What the verification gate caught
The contractor's license was being misrepresented on every directory listing without the owner knowing. Caught and corrected before any Marketta copy repeated it. The GBP categories would have sent the wrong signals to Google for months. Caught and corrected before setup.
RUN 05 — CARBON COUNTY GARAGE DOOR
35/100
35 years. Seven straight Reader's Choice wins. Invisible on the site they had.
A family-owned garage door company, 35 years in business, with seven consecutive years of regional Reader's Choice wins. The existing site was a frozen seven-page builder template — roughly 600 words total, no ability to create custom URLs for services or locations. The award wins were not mentioned anywhere on it.
What the run built
- The award became the centerpiece of the brand — not a badge in a footer. The story: seven years running, in a county where word of mouth is everything, the same company keeps winning.
- 34 routes deployed. Seven service pages. Eleven location pages for Carbon County and surrounding towns. Four full blog posts.
- The scroll centerpiece: a worn, dented white garage door that rolls up as you scroll. Under it — revealed — a brand-new mahogany carriage door on the same house. At the midpoint of the reveal, a real customer quote appears: a homeowner who replaced three white utility doors with three mahogany carriage doors.
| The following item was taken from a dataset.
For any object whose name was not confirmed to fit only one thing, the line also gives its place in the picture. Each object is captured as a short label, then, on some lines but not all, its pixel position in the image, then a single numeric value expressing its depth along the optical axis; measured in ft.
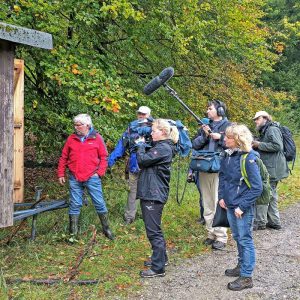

The centerpiece is tied to her actual words.
- Entity cleanup: directories had been listing an old corporate entity instead of the current LLC, leaving NAP inconsistent across listings. Corrected.
Claims firewall in the built HTML
No license number, no “licensed and insured” language, no specific review count appeared in the shipped site. All of those were gated pending owner confirmation, and none made it into the build.
RUN 04 — POCONOS ROOFING
34/100
The certification on the site didn't match what the manufacturer listed.
A roofing contractor with an active website and a listed manufacturer certification. The site named a specific certification tier — the highest available — as a trust signal.
What the run built
- Cross-referencing the live manufacturer contractor directory: the actual certification tier was one level lower than what the site claimed. Not a fabrication — likely a misunderstanding of certification levels, or an old claim never updated after a tier change. Either way, the site was stating something the manufacturer's own records didn't support.
- That is a credibility problem if a customer checks. It is a legal exposure problem if a competitor notices.
- The claim was flagged before any Marketta copy repeated it. The corrected framing was used instead.
Four gates before anything goes live.
The cases above include five separate catches that had nothing to do with building something new — they were about finding what was already wrong.
- A GBP address pointing to the wrong town for years
- A CSS token collision that meant brand colors never compiled correctly
- Structured data on four blog posts that silently never rendered
- A contractor's credentials that looked expired on every directory (they weren't)
- A certification claim that didn't match the manufacturer's own records
None of these would have been found by a website builder, a freelancer on deadline, or an AI tool that starts from “what would you like your site to say?” They were found because the pipeline checks facts before it publishes them.
207 confirmed issues caught and fixed across two full adversarial QA runs.